L’OTAM était représentée par sa présidente, Jenny Chan, son vice-président, Shateeaum Sewpaul, et son trésorier, Jean Philippe D’unienville, tandis que le MITIA était représenté par son président, M. Ranoo Pati Hunma.
Dans une déclaration à l’issue de la réunion, Mme Chan a souligné que le ministre des Finances a été attentif à leurs propositions. Les discussions ont principalement porté sur les difficultés rencontrées par les acteurs du secteur des TIC, telles que le manque de talents, l’augmentation des salaires et des coûts liés à l’électricité, aux infrastructures et aux transports.
«Nous avons proposé des mesures pour stimuler la croissance dans le secteur des TIC et du BPO et pour répondre aux dernières innovations et technologies telles que l’intelligence artificielle», a-t-elle déclaré.
Le président de l’OTAM a également souligné que le secteur des TIC à l’échelle mondiale continuera de croître de manière exponentielle et a exprimé l’espoir que le gouvernement crée un écosystème conforme à la stratégie mondiale pour aider le secteur à innover et à acquérir de l’expertise.
Mauritius Finance
Shamima Mallam-Hassam souligne la nécessité de simplifier et d’accélérer les demandes ainsi que les procédures avec les autorités
Les représentants de Mauritius Finance ont également présenté des propositions lors des consultations prébudgétaires 2024/25 avec le ministre des Finances.
Dans une déclaration à l’issue de la réunion, la présidente de Mauritius Finance, Mme Shamima Mallam-Hassam, a souligné que leur approche cette année était plus pratique, se concentrant sur deux à trois mesures significatives pour dynamiser le secteur.
Elle a mis en avant le défi actuel de la facilité d’entreprendre des affaires et a souligné la nécessité urgente de simplifier et d’accélérer les demandes aussi bien que les procédures avec les autorités, en soulignant que les retards nuisent à l’attractivité de Maurice par rapport à d’autres juridictions concurrentes.

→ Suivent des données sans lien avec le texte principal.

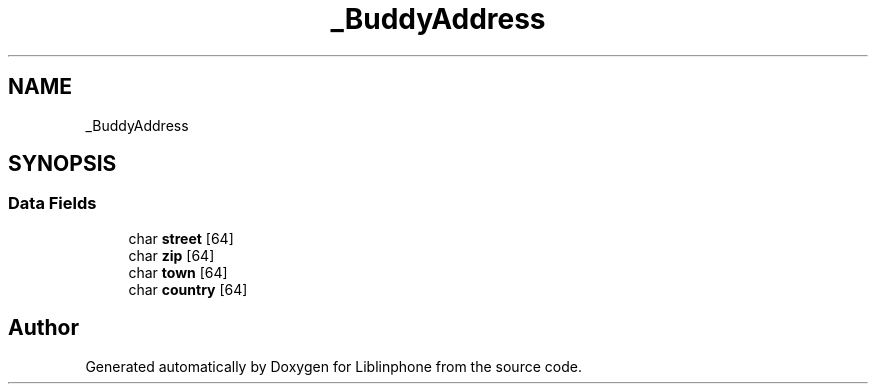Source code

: .TH "_BuddyAddress" 3 "Thu Dec 14 2017" "Version 3.12.0" "Liblinphone" \" -*- nroff -*-
.ad l
.nh
.SH NAME
_BuddyAddress
.SH SYNOPSIS
.br
.PP
.SS "Data Fields"

.in +1c
.ti -1c
.RI "char \fBstreet\fP [64]"
.br
.ti -1c
.RI "char \fBzip\fP [64]"
.br
.ti -1c
.RI "char \fBtown\fP [64]"
.br
.ti -1c
.RI "char \fBcountry\fP [64]"
.br
.in -1c

.SH "Author"
.PP 
Generated automatically by Doxygen for Liblinphone from the source code\&.

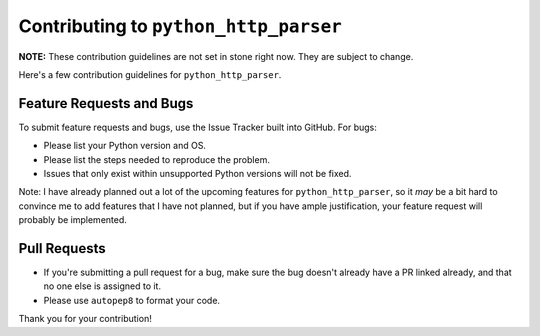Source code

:========================================
 Contributing to ``python_http_parser``
========================================
**NOTE:** These contribution guidelines are not set in stone right now. They are
subject to change.

Here's a few contribution guidelines for ``python_http_parser``.

---------------------------
 Feature Requests and Bugs
---------------------------
To submit feature requests and bugs, use the Issue Tracker built into GitHub.
For bugs:

- Please list your Python version and OS.
- Please list the steps needed to reproduce the problem.
- Issues that only exist within unsupported Python versions will not be fixed.

Note: I have already planned out a lot of the upcoming features for ``python_http_parser``,
so it *may* be a bit hard to convince me to add features that I have not planned,
but if you have ample justification, your feature request will probably be implemented.

---------------
 Pull Requests
---------------
- If you're submitting a pull request for a bug, make sure the bug doesn't already have
  a PR linked already, and that no one else is assigned to it.
- Please use ``autopep8`` to format your code.

Thank you for your contribution!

Mme Mallam-Hassam a expliqué que la deuxième mesure proposée visait à revoir la stabilité fiscale et à réévaluer le système fiscal actuel.
« Nous avons également recommandé au ministre d’examiner le nombre de traités fiscaux en vigueur avec d’autres pays, car c’est un avantage que nous pouvons offrir, et il a répondu positivement en demandant une liste des pays pour étendre nos accords », a-t-elle déclaré.
Par ailleurs, le président de Mauritius Finance a indiqué que la nécessité d’encourager le renforcement des capacités et de promouvoir l’industrie à travers le marketing pour accroître sa visibilité a également été soulignée lors de la réunion.
Parlant de l’expansion du capital-risque en Afrique, elle a affirmé que des propositions ont été avancées pour qu’à côté de nos marchés traditionnels, de nouveaux puissent également être explorés, et aboutir à terme à la création d’un organisme de réglementation spécifique pour ce type de fonds si les investisseurs doivent bénéficier d’une plateforme en matière de capital-risque.
Dominique de Froberville
« Les mesures proposées relanceront MEXA et apporteront un nouveau dynamisme au secteur »
Dans une déclaration à l’issue de la réunion, le président de MEXA, Dominique de Froberville, a indiqué que le secteur et ses performances récentes ont été discutés lors de la réunion, tout en abordant l’avenir du marché d’exportation.
Il a présenté trois types de propositions au ministre des Finances : des mesures à court terme pour relever les défis immédiats, et des mesures à moyen et long terme nécessitant des investissements pour générer des résultats dans les années à venir.
Le président a souligné que les mesures proposées relanceront MEXA et apporteront un nouveau dynamisme au secteur, en renforçant le noyau existant et en attirant de nouvelles industries et technologies pour élargir la base d’exportation.